Factor Update: Axioma US Equity Risk Model (AXUS4-MH)
- Earnings Yield - another proxy for Value - was the week’s biggest winner, as it vaulted up over one full standard deviation after seeing a big positive move the week prior.
- Market Sensitivity saw a 1+ standard deviation move as well, continuing its sharp rebound from a 3/18 trough of -3.45 SD below the mean as investors bought up high-beta assets in the market rally.
- Value continued to recover from being nearly 3 SD below the mean in Feb, exiting Oversold territory as it headed back towards the mean.
- Volatility also left Oversold space as risk-on was back in vogue this week.
- Medium-Term Momentum tumbled to -0.83 SD below the mean as it closes in on an Oversold designation.

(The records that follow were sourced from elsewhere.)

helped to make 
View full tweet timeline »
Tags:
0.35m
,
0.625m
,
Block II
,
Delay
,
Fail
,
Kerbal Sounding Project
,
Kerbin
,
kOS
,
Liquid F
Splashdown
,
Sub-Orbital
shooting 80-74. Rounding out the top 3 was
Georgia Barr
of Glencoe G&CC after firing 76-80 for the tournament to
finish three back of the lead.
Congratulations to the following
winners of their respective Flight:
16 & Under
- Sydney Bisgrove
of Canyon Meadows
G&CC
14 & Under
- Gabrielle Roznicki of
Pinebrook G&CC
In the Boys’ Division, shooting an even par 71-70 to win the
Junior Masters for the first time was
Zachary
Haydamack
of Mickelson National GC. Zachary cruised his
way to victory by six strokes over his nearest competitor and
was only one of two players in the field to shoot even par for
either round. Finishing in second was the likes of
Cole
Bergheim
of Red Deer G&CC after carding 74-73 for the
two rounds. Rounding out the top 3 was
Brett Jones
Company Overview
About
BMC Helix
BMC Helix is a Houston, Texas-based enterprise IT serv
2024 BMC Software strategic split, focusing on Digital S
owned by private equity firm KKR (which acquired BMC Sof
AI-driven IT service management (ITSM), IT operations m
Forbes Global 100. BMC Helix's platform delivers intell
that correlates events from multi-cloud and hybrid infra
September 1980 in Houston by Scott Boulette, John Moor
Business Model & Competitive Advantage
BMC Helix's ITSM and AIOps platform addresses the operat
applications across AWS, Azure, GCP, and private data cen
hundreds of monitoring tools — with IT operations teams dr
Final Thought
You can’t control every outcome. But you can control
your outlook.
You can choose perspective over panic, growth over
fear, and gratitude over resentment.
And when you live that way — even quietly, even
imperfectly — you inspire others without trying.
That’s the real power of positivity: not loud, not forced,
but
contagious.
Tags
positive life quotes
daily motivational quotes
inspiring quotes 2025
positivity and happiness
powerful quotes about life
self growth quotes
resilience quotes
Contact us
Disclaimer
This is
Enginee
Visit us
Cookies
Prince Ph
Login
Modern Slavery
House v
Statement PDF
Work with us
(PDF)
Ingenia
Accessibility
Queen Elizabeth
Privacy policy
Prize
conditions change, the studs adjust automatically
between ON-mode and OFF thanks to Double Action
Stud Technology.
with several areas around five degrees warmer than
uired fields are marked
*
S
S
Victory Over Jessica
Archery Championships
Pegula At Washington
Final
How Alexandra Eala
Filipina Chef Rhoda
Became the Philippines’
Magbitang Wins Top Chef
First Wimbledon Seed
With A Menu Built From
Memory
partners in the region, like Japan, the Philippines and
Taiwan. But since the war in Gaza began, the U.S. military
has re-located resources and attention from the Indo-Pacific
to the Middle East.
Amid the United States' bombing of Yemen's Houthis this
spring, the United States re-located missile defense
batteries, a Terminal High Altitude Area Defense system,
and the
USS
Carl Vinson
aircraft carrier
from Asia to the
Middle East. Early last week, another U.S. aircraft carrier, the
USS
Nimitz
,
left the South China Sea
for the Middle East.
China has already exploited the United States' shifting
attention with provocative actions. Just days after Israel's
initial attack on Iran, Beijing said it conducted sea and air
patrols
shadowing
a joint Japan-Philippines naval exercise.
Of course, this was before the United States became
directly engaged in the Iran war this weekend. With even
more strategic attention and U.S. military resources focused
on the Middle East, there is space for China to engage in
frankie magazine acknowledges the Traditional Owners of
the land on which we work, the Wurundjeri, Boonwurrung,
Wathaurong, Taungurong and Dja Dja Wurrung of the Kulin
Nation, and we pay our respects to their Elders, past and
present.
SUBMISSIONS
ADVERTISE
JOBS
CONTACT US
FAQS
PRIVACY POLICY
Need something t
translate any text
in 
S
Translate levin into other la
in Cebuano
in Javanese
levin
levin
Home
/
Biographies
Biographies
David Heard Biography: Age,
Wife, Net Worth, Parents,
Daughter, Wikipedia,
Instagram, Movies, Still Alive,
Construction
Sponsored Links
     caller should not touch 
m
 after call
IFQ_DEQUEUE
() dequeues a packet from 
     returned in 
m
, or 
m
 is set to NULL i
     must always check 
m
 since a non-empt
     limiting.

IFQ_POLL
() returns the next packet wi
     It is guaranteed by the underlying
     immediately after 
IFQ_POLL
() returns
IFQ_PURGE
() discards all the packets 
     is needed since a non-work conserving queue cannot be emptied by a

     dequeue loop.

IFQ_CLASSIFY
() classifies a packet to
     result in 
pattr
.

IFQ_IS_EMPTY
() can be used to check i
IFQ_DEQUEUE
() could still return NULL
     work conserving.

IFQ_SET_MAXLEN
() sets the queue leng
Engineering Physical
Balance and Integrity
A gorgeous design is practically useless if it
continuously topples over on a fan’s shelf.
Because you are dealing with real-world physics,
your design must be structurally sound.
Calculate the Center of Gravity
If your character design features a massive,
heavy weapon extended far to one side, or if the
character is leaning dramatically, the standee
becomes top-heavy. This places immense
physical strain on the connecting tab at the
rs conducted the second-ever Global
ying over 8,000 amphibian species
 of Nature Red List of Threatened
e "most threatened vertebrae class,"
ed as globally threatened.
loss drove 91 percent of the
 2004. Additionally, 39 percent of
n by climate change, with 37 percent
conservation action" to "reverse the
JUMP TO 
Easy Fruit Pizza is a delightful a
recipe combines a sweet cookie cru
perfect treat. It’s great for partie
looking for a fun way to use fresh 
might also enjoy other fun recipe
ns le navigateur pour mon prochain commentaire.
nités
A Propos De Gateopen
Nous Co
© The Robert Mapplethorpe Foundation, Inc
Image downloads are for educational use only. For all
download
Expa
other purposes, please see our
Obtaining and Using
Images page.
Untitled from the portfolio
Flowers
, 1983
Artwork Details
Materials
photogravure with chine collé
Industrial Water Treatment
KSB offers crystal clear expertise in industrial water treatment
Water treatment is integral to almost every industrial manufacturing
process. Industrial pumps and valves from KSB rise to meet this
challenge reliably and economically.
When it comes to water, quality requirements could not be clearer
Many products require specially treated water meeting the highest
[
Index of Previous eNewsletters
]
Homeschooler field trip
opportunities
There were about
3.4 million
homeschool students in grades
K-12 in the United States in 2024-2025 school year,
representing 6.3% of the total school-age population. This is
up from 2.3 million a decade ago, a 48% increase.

- Size continued to fall from a peak of +3.2 SD above the mean on 3/18, and is still an Overbought factor.
- The ongoing weakness in Profitability took it down to a still-stratospheric +3.34 SD above the mean (recent peak was +6.47 SD above the mean on 3/20).
- US Total Risk (using the Russell 3000 as proxy) increased by 1.41%.
Factor Update: Axioma Worldwide Equity Risk Model (AXWW4-MH)
- Market Sensitivity surged out of Oversold by 1.31 standard deviations as the market rallied throughout the week.
- Volatility also saw a big +1 SD move, exiting Oversold territory as risk assets were bid up worldwide.
- Value also continued to recovery internationally, losing its Oversold label at the end of last week.
- Earnings Yield continued to head deeper into Extremely Overbought space, now sitting at +2.56 SD above the mean.
- Profitability saw a slight decline, but nothing compared to what’s happened to what it’s seen in the US.
- Size continued to revert, falling to +2.52 SD above the mean and retaining its Extremely Overbought label.
- Global Risk (using the ACWI as proxy) moved up by a little over a percentage point.